▶ Raw data:
---+---

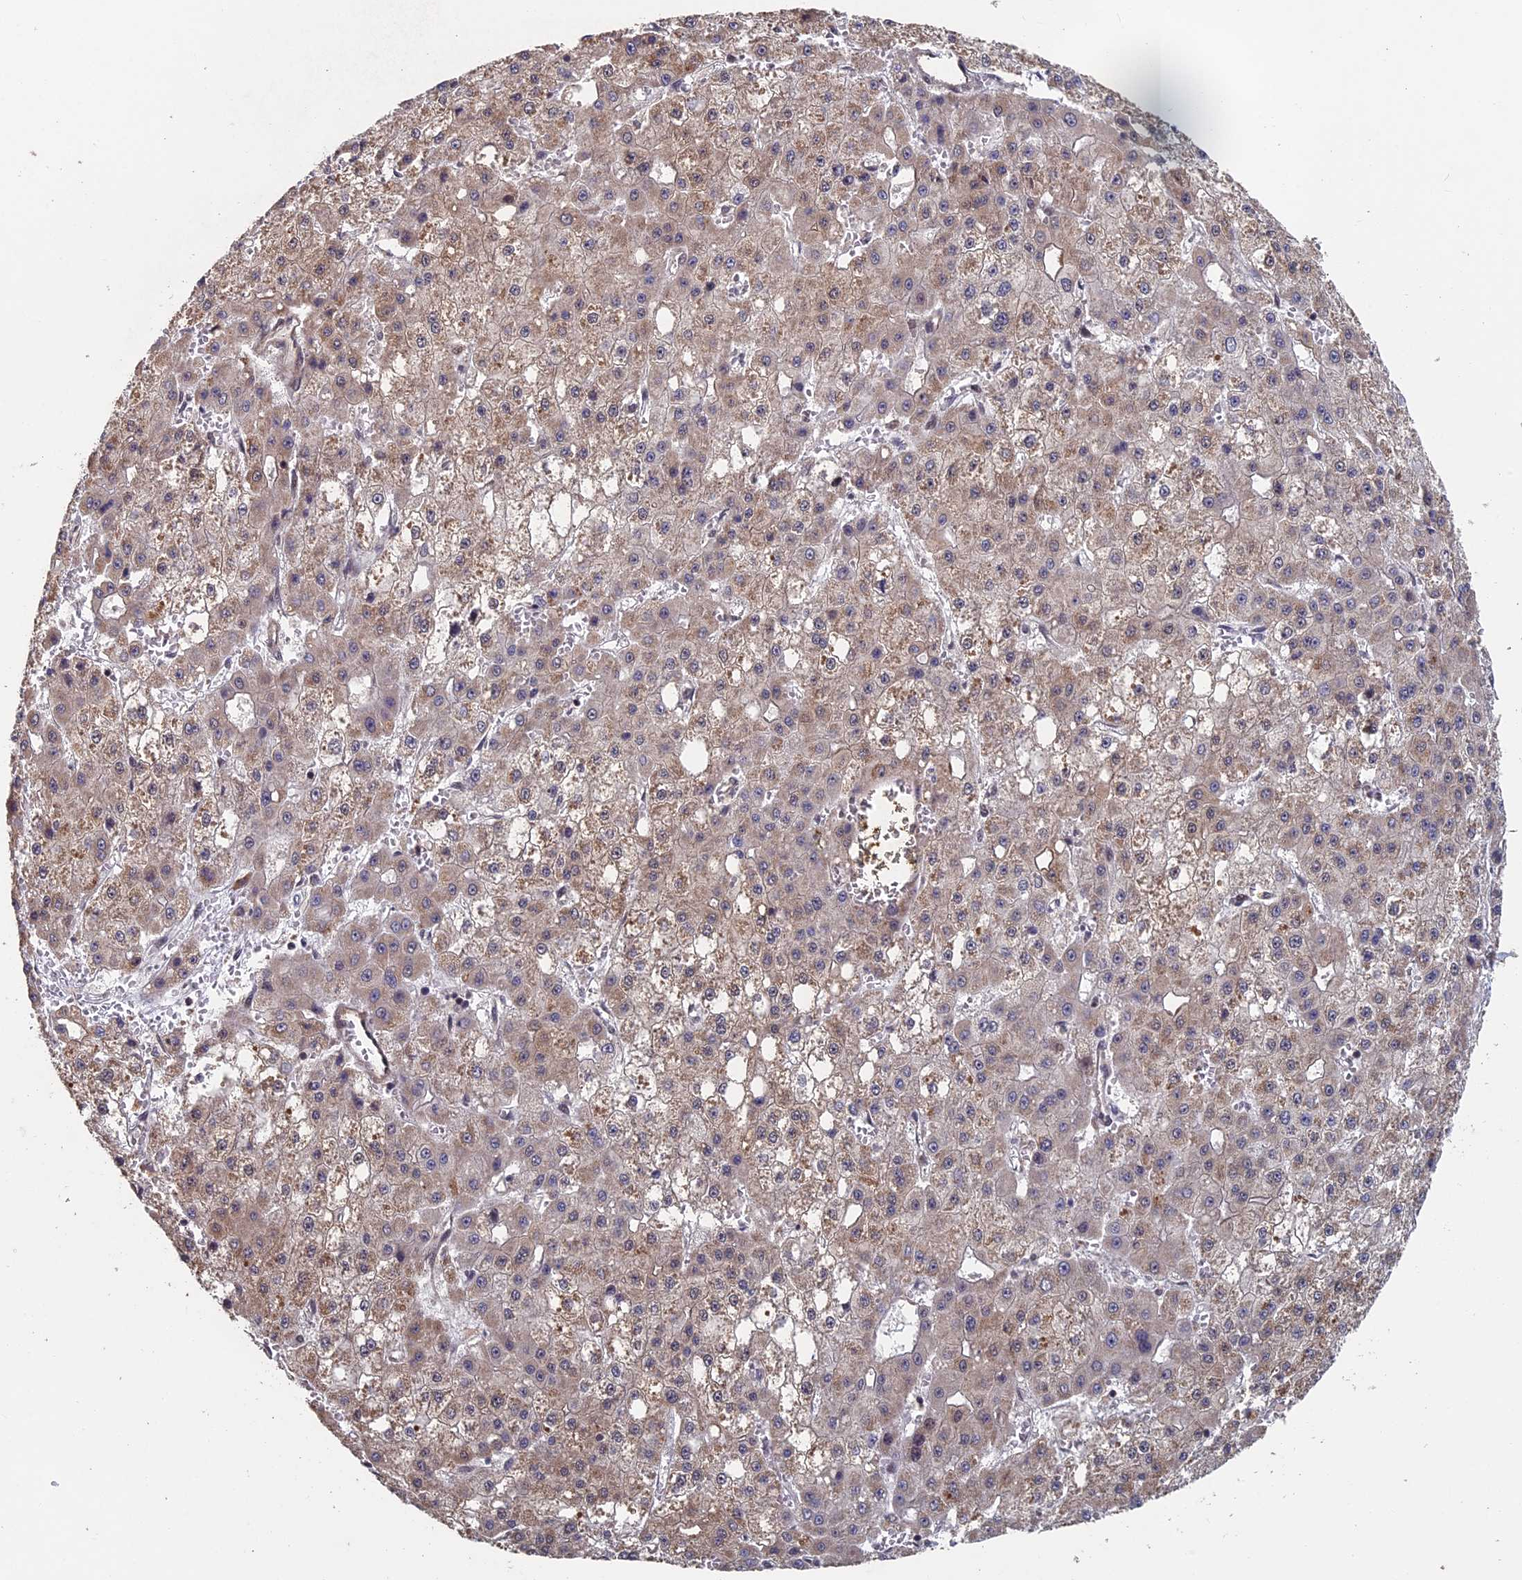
{"staining": {"intensity": "weak", "quantity": "25%-75%", "location": "cytoplasmic/membranous"}, "tissue": "liver cancer", "cell_type": "Tumor cells", "image_type": "cancer", "snomed": [{"axis": "morphology", "description": "Carcinoma, Hepatocellular, NOS"}, {"axis": "topography", "description": "Liver"}], "caption": "An image of liver cancer (hepatocellular carcinoma) stained for a protein reveals weak cytoplasmic/membranous brown staining in tumor cells.", "gene": "KIAA1328", "patient": {"sex": "male", "age": 47}}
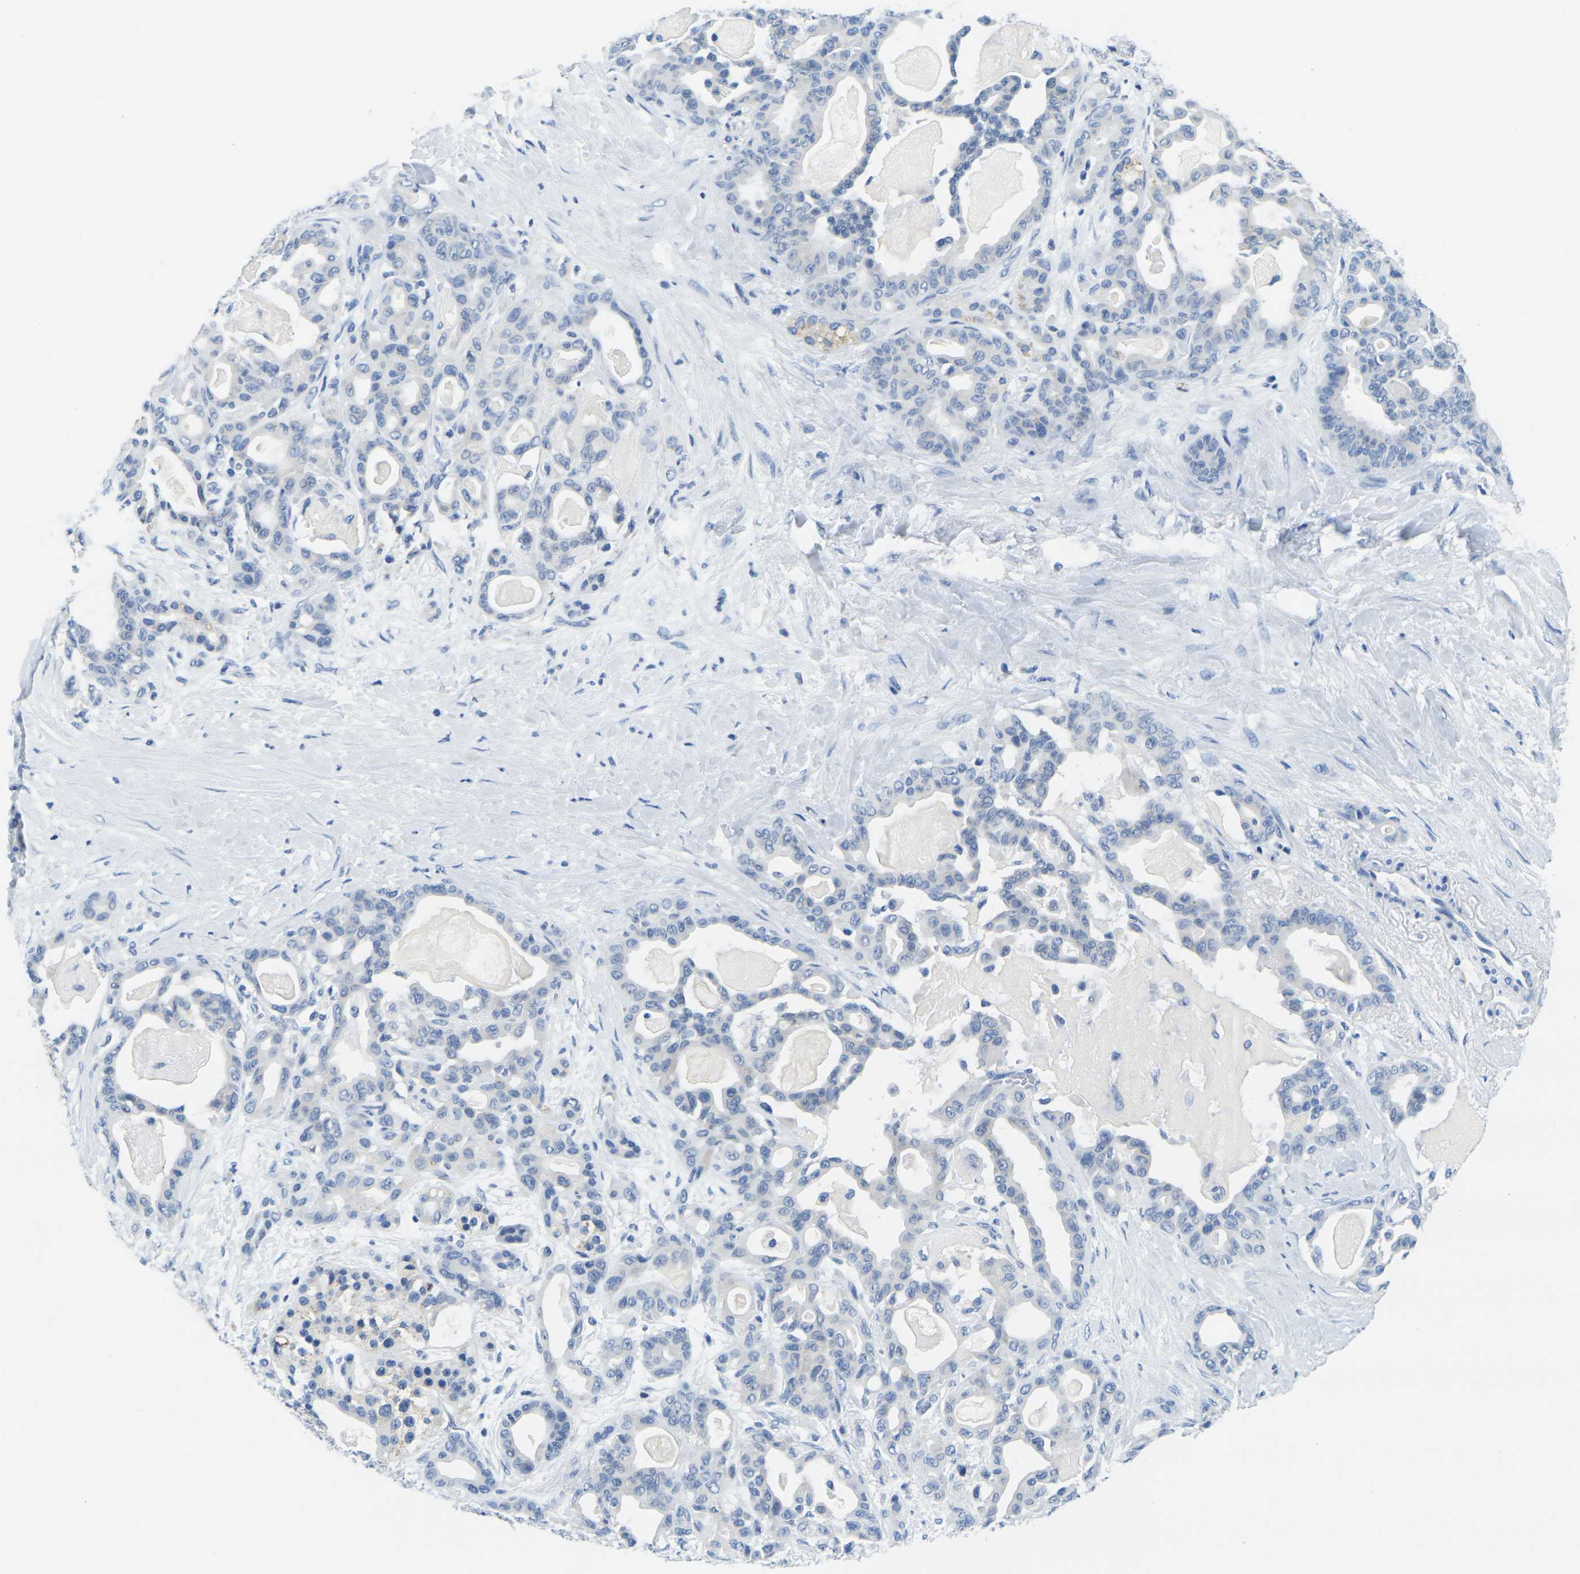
{"staining": {"intensity": "negative", "quantity": "none", "location": "none"}, "tissue": "pancreatic cancer", "cell_type": "Tumor cells", "image_type": "cancer", "snomed": [{"axis": "morphology", "description": "Adenocarcinoma, NOS"}, {"axis": "topography", "description": "Pancreas"}], "caption": "Immunohistochemistry of adenocarcinoma (pancreatic) shows no staining in tumor cells.", "gene": "FAM3D", "patient": {"sex": "male", "age": 63}}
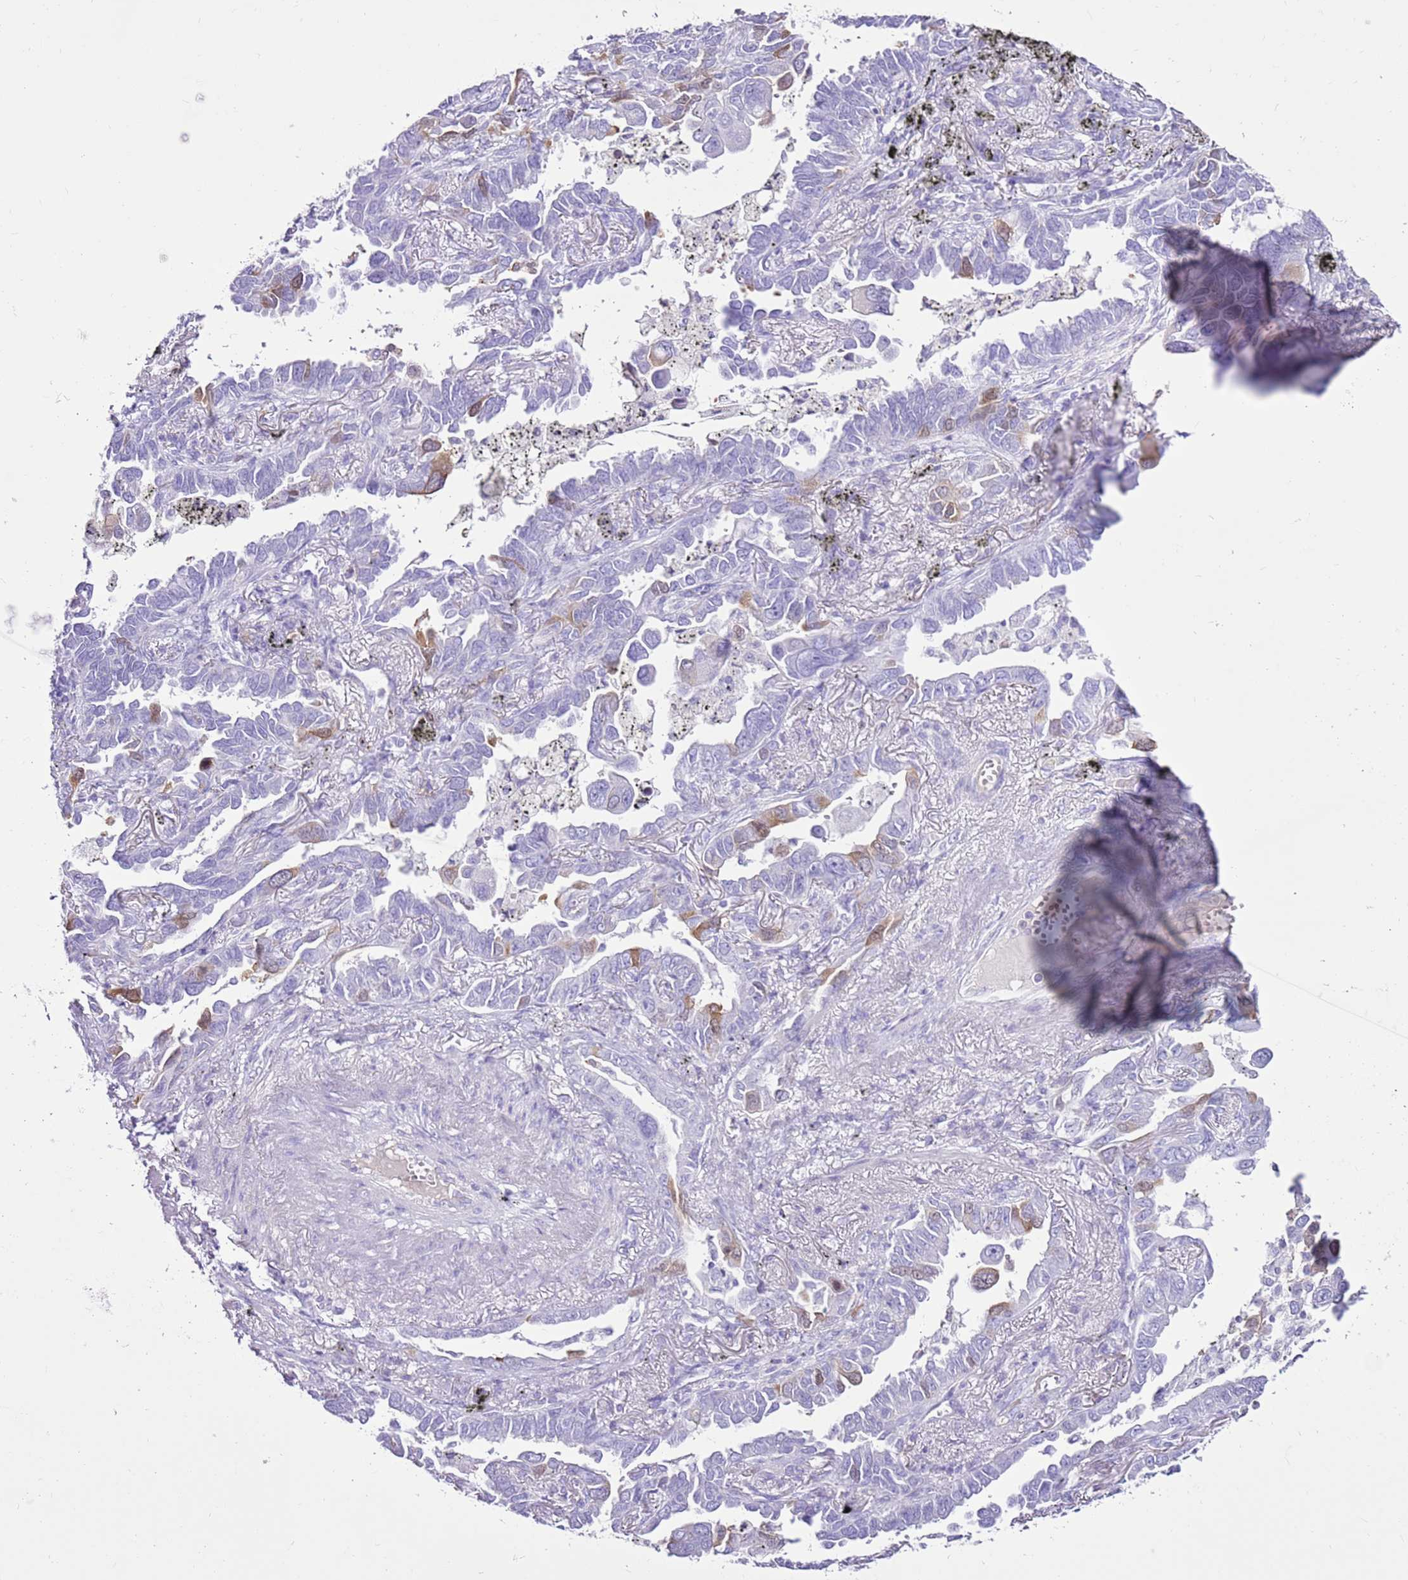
{"staining": {"intensity": "moderate", "quantity": "<25%", "location": "cytoplasmic/membranous"}, "tissue": "lung cancer", "cell_type": "Tumor cells", "image_type": "cancer", "snomed": [{"axis": "morphology", "description": "Adenocarcinoma, NOS"}, {"axis": "topography", "description": "Lung"}], "caption": "The photomicrograph displays immunohistochemical staining of lung adenocarcinoma. There is moderate cytoplasmic/membranous positivity is appreciated in approximately <25% of tumor cells.", "gene": "SPC25", "patient": {"sex": "male", "age": 67}}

---+---

▶ Problem requirements:
Reproduce the material word for word, but without its images.

▶ Answer area:
{"staining": {"intensity": "weak", "quantity": "25%-75%", "location": "cytoplasmic/membranous"}, "tissue": "liver cancer", "cell_type": "Tumor cells", "image_type": "cancer", "snomed": [{"axis": "morphology", "description": "Carcinoma, Hepatocellular, NOS"}, {"axis": "topography", "description": "Liver"}], "caption": "An image of liver cancer (hepatocellular carcinoma) stained for a protein reveals weak cytoplasmic/membranous brown staining in tumor cells.", "gene": "KIAA1328", "patient": {"sex": "male", "age": 47}}
{"staining": {"intensity": "negative", "quantity": "none", "location": "none"}, "tissue": "pancreatic cancer", "cell_type": "Tumor cells", "image_type": "cancer", "snomed": [{"axis": "morphology", "description": "Adenocarcinoma, NOS"}, {"axis": "topography", "description": "Pancreas"}], "caption": "Immunohistochemistry of adenocarcinoma (pancreatic) shows no staining in tumor cells.", "gene": "FAM3D", "patient": {"sex": "male", "age": 63}}
{"staining": {"intensity": "moderate", "quantity": "<25%", "location": "cytoplasmic/membranous"}, "tissue": "lung cancer", "cell_type": "Tumor cells", "image_type": "cancer", "snomed": [{"axis": "morphology", "description": "Adenocarcinoma, NOS"}, {"axis": "topography", "description": "Lung"}], "caption": "The photomicrograph displays immunohistochemical staining of lung adenocarcinoma. There is moderate cytoplasmic/membranous positivity is appreciated in approximately <25% of tumor cells.", "gene": "SPC25", "patient": {"sex": "male", "age": 67}}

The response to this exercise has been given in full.